(Description of the task): Below is a block of entries; repeat exactly the lines starting at the line that contains "wird, enthält diese" and ending at the line that contains "הקטסטרופה ההולכת וגדלה, להשמיע", both included.

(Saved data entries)
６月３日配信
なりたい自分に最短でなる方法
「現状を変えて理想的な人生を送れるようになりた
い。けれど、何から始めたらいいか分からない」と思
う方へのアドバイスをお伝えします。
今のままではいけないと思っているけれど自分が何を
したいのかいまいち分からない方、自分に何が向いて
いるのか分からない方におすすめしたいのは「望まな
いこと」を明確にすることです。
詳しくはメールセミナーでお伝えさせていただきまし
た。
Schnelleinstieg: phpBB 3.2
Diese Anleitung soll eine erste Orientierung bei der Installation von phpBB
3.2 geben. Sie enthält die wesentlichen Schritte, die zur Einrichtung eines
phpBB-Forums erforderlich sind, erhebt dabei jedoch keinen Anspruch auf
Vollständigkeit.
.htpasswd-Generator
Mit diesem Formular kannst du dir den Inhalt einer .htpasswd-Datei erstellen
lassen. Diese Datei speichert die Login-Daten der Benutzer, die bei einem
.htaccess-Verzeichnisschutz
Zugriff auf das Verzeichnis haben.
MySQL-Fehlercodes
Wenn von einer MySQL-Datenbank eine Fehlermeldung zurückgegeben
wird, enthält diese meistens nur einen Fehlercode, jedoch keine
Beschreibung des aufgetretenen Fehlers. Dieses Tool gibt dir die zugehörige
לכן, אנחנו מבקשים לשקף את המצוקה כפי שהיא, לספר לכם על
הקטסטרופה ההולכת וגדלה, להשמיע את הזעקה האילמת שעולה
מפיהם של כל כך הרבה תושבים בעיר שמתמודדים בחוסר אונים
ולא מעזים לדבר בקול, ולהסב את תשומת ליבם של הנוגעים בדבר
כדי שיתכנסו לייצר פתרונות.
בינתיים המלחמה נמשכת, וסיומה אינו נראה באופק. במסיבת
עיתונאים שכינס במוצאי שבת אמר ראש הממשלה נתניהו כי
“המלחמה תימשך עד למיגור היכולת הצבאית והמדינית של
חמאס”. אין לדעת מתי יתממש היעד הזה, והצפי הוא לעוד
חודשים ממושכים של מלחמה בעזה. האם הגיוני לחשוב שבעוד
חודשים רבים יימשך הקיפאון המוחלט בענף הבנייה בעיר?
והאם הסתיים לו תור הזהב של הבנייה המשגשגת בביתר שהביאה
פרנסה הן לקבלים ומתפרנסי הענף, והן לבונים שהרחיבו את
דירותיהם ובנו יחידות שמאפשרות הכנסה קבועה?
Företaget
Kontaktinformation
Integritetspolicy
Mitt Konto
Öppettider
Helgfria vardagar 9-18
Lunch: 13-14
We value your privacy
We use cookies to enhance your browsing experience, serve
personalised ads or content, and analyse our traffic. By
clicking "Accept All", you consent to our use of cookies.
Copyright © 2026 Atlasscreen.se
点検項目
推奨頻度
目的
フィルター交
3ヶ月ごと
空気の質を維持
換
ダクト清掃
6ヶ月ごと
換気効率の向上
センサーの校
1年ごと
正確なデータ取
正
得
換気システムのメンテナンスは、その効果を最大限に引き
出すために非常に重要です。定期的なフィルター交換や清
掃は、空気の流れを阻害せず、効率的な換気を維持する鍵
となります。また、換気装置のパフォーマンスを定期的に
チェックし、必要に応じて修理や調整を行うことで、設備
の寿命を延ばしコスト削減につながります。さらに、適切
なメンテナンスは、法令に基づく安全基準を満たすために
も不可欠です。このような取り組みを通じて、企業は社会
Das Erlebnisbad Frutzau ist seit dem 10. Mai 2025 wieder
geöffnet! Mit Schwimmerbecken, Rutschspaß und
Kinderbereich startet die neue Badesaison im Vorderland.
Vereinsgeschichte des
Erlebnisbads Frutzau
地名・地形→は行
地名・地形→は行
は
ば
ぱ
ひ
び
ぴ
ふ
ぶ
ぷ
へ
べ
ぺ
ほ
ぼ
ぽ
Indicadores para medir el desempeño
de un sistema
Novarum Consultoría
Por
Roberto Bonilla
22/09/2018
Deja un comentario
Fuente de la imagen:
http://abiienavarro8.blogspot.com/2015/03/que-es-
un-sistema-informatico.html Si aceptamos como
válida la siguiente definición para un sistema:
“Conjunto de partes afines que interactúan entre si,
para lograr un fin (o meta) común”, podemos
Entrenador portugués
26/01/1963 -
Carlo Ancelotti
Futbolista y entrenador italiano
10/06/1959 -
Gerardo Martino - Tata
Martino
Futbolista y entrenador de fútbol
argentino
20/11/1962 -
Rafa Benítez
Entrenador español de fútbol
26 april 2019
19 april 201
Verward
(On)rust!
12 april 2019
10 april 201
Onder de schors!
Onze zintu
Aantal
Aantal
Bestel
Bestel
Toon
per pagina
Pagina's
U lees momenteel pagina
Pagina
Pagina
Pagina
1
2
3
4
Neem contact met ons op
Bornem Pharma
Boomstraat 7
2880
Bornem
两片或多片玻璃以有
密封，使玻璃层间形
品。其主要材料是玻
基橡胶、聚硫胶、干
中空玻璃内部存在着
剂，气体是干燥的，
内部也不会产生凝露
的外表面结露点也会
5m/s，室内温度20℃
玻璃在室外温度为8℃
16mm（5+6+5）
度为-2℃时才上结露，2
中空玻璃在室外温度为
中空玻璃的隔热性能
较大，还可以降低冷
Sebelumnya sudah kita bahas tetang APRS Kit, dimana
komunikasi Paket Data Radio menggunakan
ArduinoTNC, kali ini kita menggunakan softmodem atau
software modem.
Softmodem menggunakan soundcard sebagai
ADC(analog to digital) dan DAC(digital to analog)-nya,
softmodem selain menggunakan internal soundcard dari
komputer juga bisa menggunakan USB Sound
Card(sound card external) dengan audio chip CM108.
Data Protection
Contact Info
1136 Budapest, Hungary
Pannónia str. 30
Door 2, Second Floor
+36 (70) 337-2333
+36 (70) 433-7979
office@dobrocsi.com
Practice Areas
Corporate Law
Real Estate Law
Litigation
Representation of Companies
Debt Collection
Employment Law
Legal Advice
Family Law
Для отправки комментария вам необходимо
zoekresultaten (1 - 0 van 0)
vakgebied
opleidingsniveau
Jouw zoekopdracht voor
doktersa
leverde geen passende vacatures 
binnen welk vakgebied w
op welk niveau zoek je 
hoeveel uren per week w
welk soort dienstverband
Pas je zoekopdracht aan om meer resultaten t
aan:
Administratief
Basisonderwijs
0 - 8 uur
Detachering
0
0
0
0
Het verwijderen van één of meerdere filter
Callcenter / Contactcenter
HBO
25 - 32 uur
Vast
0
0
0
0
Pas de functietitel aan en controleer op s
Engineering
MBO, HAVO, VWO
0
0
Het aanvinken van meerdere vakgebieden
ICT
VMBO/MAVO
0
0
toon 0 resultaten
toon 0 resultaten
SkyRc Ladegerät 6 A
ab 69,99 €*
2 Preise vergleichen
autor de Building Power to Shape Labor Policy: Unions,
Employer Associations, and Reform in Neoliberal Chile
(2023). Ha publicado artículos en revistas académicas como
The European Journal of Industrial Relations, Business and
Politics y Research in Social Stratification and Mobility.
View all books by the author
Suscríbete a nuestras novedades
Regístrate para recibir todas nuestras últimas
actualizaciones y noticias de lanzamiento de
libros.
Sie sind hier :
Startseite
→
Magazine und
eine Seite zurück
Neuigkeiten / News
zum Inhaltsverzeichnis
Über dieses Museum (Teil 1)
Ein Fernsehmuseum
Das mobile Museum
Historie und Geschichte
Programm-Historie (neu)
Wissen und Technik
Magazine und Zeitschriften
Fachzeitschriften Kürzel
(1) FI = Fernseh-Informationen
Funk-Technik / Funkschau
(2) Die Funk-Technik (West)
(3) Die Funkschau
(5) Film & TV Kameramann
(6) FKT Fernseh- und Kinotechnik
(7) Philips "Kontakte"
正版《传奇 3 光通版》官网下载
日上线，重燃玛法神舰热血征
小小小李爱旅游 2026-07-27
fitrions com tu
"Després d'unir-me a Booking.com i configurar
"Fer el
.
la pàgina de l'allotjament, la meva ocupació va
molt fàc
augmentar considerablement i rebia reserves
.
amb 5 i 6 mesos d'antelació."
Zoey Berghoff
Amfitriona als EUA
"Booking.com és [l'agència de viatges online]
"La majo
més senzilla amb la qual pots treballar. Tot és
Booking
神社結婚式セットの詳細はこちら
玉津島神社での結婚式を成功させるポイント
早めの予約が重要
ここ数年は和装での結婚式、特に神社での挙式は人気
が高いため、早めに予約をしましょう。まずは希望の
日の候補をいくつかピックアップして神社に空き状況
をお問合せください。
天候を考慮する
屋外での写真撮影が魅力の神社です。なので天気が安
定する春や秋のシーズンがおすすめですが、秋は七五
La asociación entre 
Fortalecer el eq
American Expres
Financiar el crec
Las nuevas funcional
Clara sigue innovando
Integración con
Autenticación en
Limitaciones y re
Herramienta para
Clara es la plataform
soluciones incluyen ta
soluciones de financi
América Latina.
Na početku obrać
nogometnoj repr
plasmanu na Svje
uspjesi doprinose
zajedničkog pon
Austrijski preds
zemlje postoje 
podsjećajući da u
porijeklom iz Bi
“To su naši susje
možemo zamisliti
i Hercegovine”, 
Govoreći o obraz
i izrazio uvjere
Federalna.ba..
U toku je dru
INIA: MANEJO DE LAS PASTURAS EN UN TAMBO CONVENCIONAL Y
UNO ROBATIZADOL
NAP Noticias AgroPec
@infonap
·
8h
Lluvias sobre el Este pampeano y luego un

(Response area):
wird, enthält diese meistens nur einen Fehlercode, jedoch keine
Beschreibung des aufgetretenen Fehlers. Dieses Tool gibt dir die zugehörige
לכן, אנחנו מבקשים לשקף את המצוקה כפי שהיא, לספר לכם על
הקטסטרופה ההולכת וגדלה, להשמיע את הזעקה האילמת שעולה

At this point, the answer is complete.